The notion of identity transcends age differences. For both adults and students, issues of personal identity, public perception, and self-worth are forever in the human heart (and often under the radar). Moreover, it’s not just people of every age who wrestle with these issues; it’s also a topic of conversation and struggle for many who have been reconciled with Christ and now find their ultimate identity in Him.
The issue of personal identity is prominent throughout one’s personal discipleship. It is a truth that Christians tend to learn early on, and comes back from time to time as we traverse the Christian life. The frequent exposure not only helps us to be reminded of biblical truths, but also helpful because this issue itself carries with it many implications to life in general.
In light of that, keep in mind that as you kick off the fall 2013 study of Bearing God’s Image this week, you are going to have students enter your room who have never conceived of themselves and their own personal identity in light of the One who made them. For instance…
• Many of your students have a personal view of themselves that is completely peer-driven – they identify with the labels they have received from others around them.
• Or they have labeled themselves and sought to identify with an inflated or deflated perception of themselves.
• Some connect their identities with an ability or performance – like playing a sport or making good grades.
• For others it may be in character traits they possess – such as being likable or in making others laugh.

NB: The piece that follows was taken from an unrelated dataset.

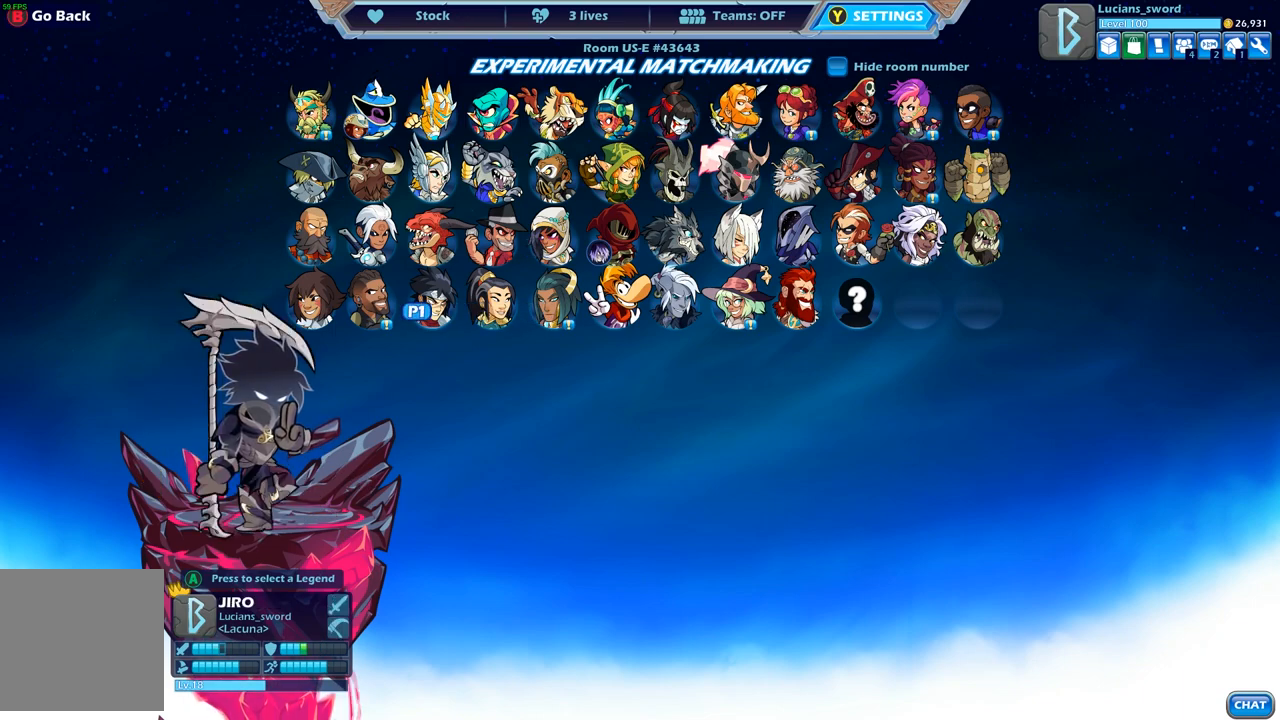
{"buttons": [], "left_stick": "center", "right_stick": "center", "events": []}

• Still for others, their identity is tied to their social status, their association or disassociation from a certain group.
Whatever it may be, the point to be emphasized is that our students are finding their identity horizontally in the things around them.
This behavior is nothing new – after all, it is a characteristic of the human race. Yet even though there are a number of things students often find their identity in, if they were completely honest with you (and with themselves), I think that in those quiet moments they would confess that those things are unable to truly satisfy.
Like all sins, these things we seek to ground our identity in are utterly deceitful because they promise one thing but are unable to deliver. Why? Because our students were never meant to find their identity horizontally in the things around them, but rather vertically through their relationship with God.
For many of your students this week, this will be the first time they hear the biblical reality that they were created in God’s image, intended to reflect and glorify God as an image bearer should. That they have, by virtue of being created by a loving and personal Creator, inherent value, dignity, and worth as a person. And ultimately that they, because of the person and work of Jesus, are being restored to reflect God the way they ought, and because of that there is no reason to find identity in the trivial things around them.
These will be weighty truths for them to hear not because they are difficult to understand, but because they get to the heart of the matter when it comes to how students understand themselves and others around them. These truths carry with them tremendous implications for a student’s life.
So be encouraged as you seek to shepherd the hearts in your group this week with the truth of not only who created them, but also why they were created!